Elixir of Life Discovered Inside Chinese Tomb

On October 2018, archaeologists in central China's Henan Province unearthed a large number of color-painted clay pots and bronze artifacts from 2,000 year old tomb, which contain some kind of liquid. It was yellow and smelled of alcohol, similar in appearance and scent to rice wine.This find was of particular note because so much of the liquid had survived. The pot-bellied bronze vessel’s lid was still in place, and the seal was firm enough to prevent its evaporation. 

At that time they poured liquid out of a bronze pot unearthed from a Western Han Dynasty (202 BC to AD 8) tomb into a measuring glass, which gave off an aroma of rich wine. Similar-aged rice wine had earlier been found in other tombs dating back to the Western Han period. Liquor made from rice or sorghum grains were a major part of ceremonies and ritual sacrifices in ancient China. It was often contained with elaborate bronze cast vessels.

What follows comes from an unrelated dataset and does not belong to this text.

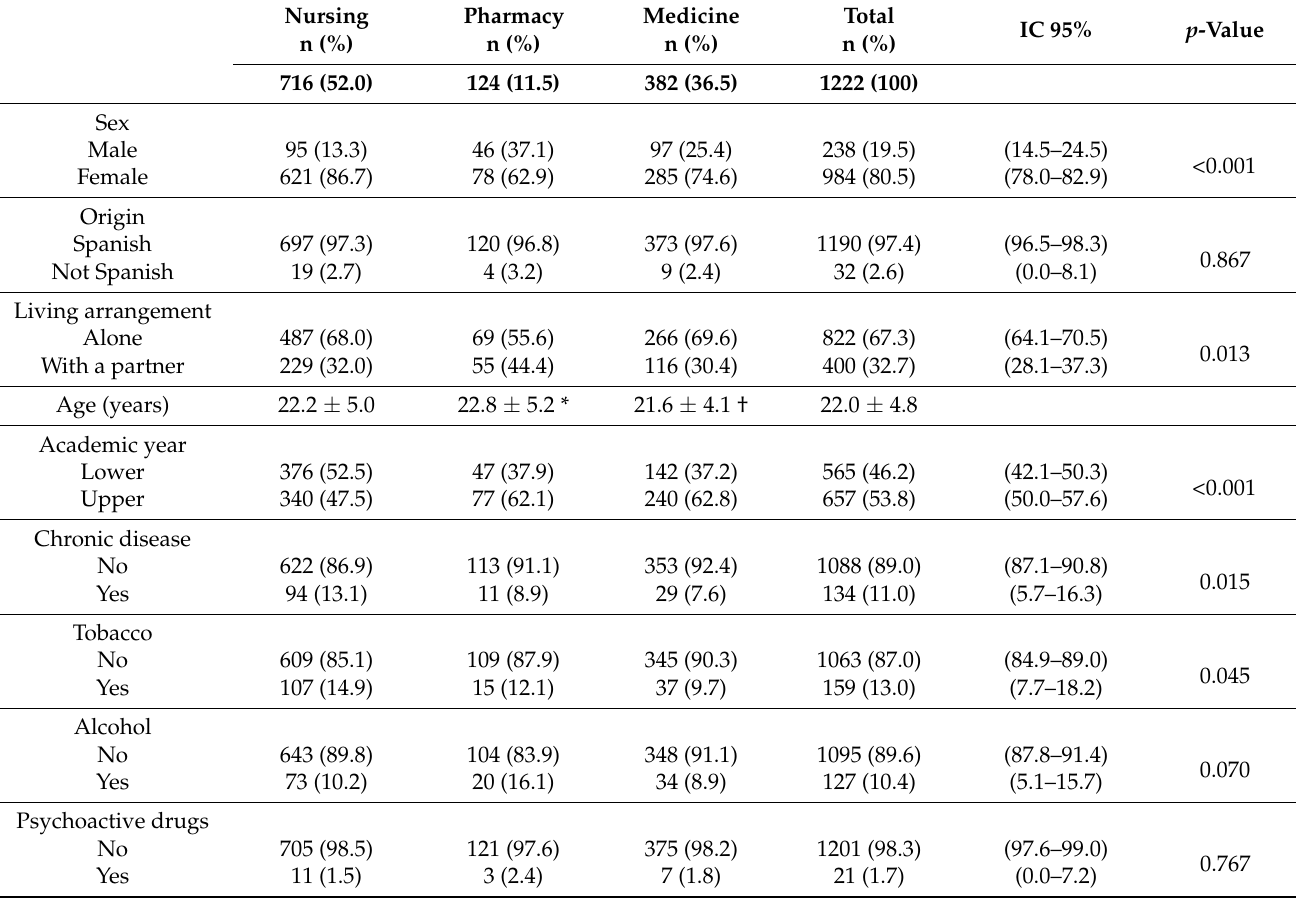
Table 1. Demographic characteristics of college students (n =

"There are 3.5 liters of the liquid in the color of transparent yellow. It smells like wine," said Shi Jiazhen, head of the Institute of Cultural Relics and Archaeology in the city of Luoyang. He said the discovered content needs to undergo further lab research so the team can accurately ascertain the ingredients of the liquid.

Shi said the bronze pot containing the liquid is one of the two big bronze items unearthed from the tomb. The other is a lamp in the shape of a wild goose, which was the first of its kind found in the city of Luoyang, capital of 13 dynasties, with a history of 3,000 years.

However, laboratory testing on the fluid has found that the preliminary identification of grain wine was incorrect. It is not alcohol of any kind. In fact it is a mixture of potassium nitrate and alunite, an aluminium potassium sulfate mineral. These are two ingredients that according to ancient Taoist texts could be used to create an elixir of immortality.

Waidan, meaning external elixir, was the earliest branch of Chinese alchemy, focusing on the achievement of immortality by combining metals and chemicals in a bronze crucible. There are surviving texts going back to the second century B.C. that describe the artificial creation of elixirs of life. Mercury and lead were the foundation of most formulae and it might seem ironic that they are both deadly poisons but it isn’t, really, because the power to end life was seen as the other side of their putative power to extend life.

The ancient Chinese believed that ingesting long-lasting precious substances such as jade, cinnabar or hematite would confer some of that longevity on the person who consumed them. Gold was considered particularly potent, as it was a non-tarnishing precious metal; the idea of potable or drinkable gold is found in China by the end of the third century BC. The most famous Chinese alchemical book, the Danjing yaojue (Essential Formulas of Alchemical Classics) attributed to Sun Simiao (c. 581 – c. 682 CE), a famous medical specialist respectfully called "King of Medicine" by later generations, discusses in detail the creation of elixirs for immortality (mercury, sulfur, and the salts of mercury and arsenic are prominent, and most are poisonous) as well as those for curing certain diseases and the fabrication of precious stones.

“It is the first time that mythical ‘immortality medicines’ have been found in China,” said Shi Jiazhen, head of the Institute of Cultural Relics and Archaeology in Luoyang.

“The liquid is of significant value for the study of ancient Chinese thoughts on achieving immortality and the evolution of Chinese civilization,” Shi added.